Pommes
Jetzt stehe ich hier, Monate nach der ersten Operation von diesem kleinen Kater, der ständig süß verwirrt guckt. Eine Op, für die ich so gekämpft habe.
Für die ich mir so viele gemeine Kommentare anhören musste.
Beleidigungen.
Und ich hab’s trotzdem gemacht. Für Pommes. Weil er nur dieses eine Leben hat. Ob er jemals wieder laufen kann wusste damals keiner. Doch wenn, dann nur mit dieser Chance.
Und wenn ich ihn heute anschau? Er läuft. Er springt. Frisst wie ein Schaufelbagger.
Er kuschelt sich ran, gurrt. Er hat ein richtig schönes Leben aber leider immernoch keine neue Familie. Nichtmal eine Anfrage!
Gleichzeitig hat er diese unfassbare Angst vor Männern.
So extrem, dass ich mir mittlerweile sicher bin, dass ihm ein Mann ganz schlimm wehgetan hat.
Mehrere Rippenfrakturen, ein gebrochener Schwanz, die Wirbelsäule sowas passiert nicht einfach so…..
Und dann fing das mit dem Rücken wieder an. Eine 1 Cent Stück große Wunde, die immer wieder offen, dann wieder zu, dann wieder offen ist.
Ein kleines Loch, durch das man im Grunde schon auf das Implantat gucken kann. Der scheiß Cement der in ihm alles zusammenhält.
Vor ein paar Wochen war ich schon mit ihm im CT.
Da wurde auch ein Abstrich genommen. Antibiose gestartet und da hieß es noch, man soll es beobachten und dann die Wunde verschließen. Irgendwie dachte ich aber das es nicht die richtige Option sein kann. Der Cement war gebrochen und es fühlte sich an als käme er immer weiter hoch. Es wurde einfach nicht besser.
Immer wieder das gleiche Spiel. Spülen, Antibiose, Schmerzmittel.
Und wir haben bei der Klinik, die ihn operiert hat, einfach keinen zeitnahen Termin bekommen. Jetzt konnten wir endlich hin.
Mittwoch habe ich über drei Stunden dort gesessen und Pommes war die ganze Zeit auf meinem Schoß.

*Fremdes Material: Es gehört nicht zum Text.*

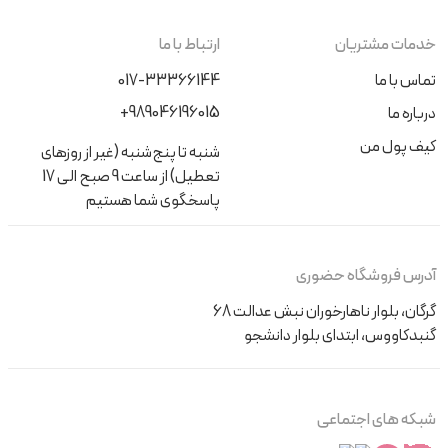
خدمات مشتریان
ارتباط با ما
تماس با ما
017-33366144
+989046196015
درباره ما
کیف پول من
شنبه تا پنج‌شنبه (غیر از روزهای
تعطیل) از ساعت 9 صبح الی 17
پاسخگوی شما هستیم
آدرس فروشگاه حضوری
گرگان، بلوار ناهارخوران نبش عدالت 68
گنبدکاووس، ابتدای بلوار دانشجو
شبکه های اجتماعی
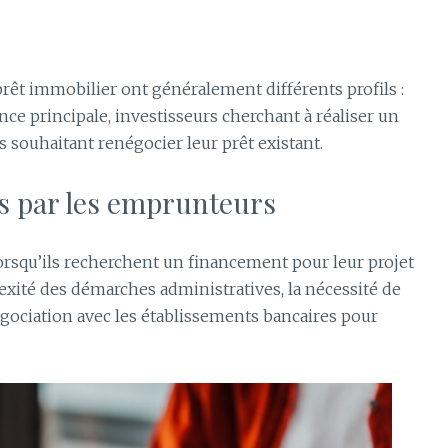
rêt immobilier ont généralement différents profils :
ce principale, investisseurs cherchant à réaliser un
s souhaitant renégocier leur prêt existant.
és par les emprunteurs
lorsqu’ils recherchent un financement pour leur projet
exité des démarches administratives, la nécessité de
gociation avec les établissements bancaires pour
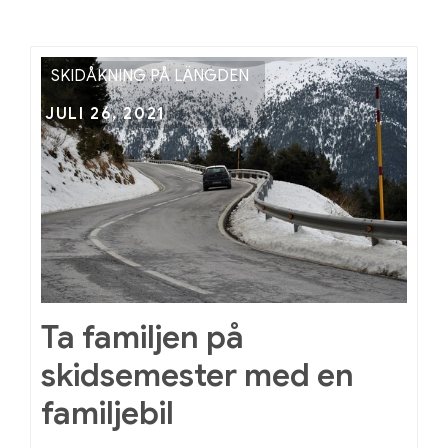
SKIDÅKNING PÅ LÄNGDEN
Next
Posted
JULI 26, 2021
on
Ta familjen på
skidsemester med en
familjebil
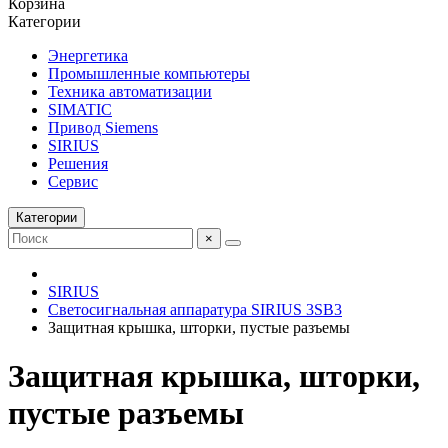
Корзина
Категории
Энергетика
Промышленные компьютеры
Техника автоматизации
SIMATIC
Привод Siemens
SIRIUS
Решения
Сервис
Категории
×
SIRIUS
Светосигнальная аппаратура SIRIUS 3SB3
Защитная крышка, шторки, пустые разъемы
Защитная крышка, шторки,
пустые разъемы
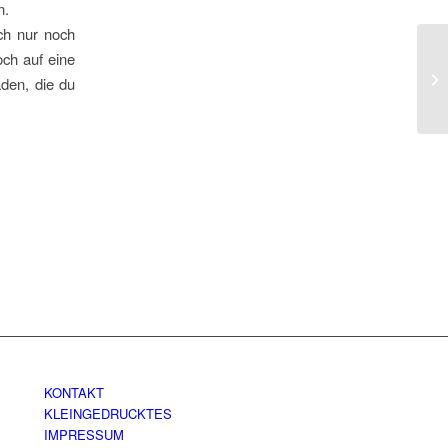
n.
ch nur noch
och auf eine
Me
den, die du
KONTAKT
KLEINGEDRUCKTES
IMPRESSUM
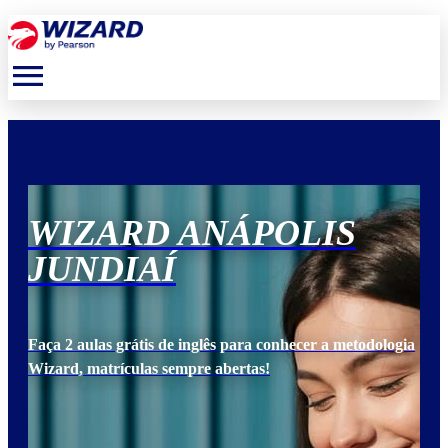
menu
WIZARD ANÁPOLIS
W
JUNDIAÍ
J
ogia
Faça 2 aulas grátis de inglês para conhecer a metodologia
Faça
Wizard, matrículas sempre abertas!
Wiz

Alle dort waren wirklich lieb zu ihm.
Und gestern kam dann der Anruf. Ein Biofilm hat sich gebildet und das Implantat muss raus.
Der Rücken ist stark mit Zement versorgt, da sind Pins drin.
Das ist eine große und risikoreiche Operation aber so bleiben kann es halt auch nicht.
Und dann stehst du da. Wieder…vor genau dieser Entscheidung.
Einschläfern…oder es nochmal versuchen?
Und ich gucke diesen Kater an,
wie er mich anschaut, wie er dieses Geräusch macht, wenn ich ihn hochnehme.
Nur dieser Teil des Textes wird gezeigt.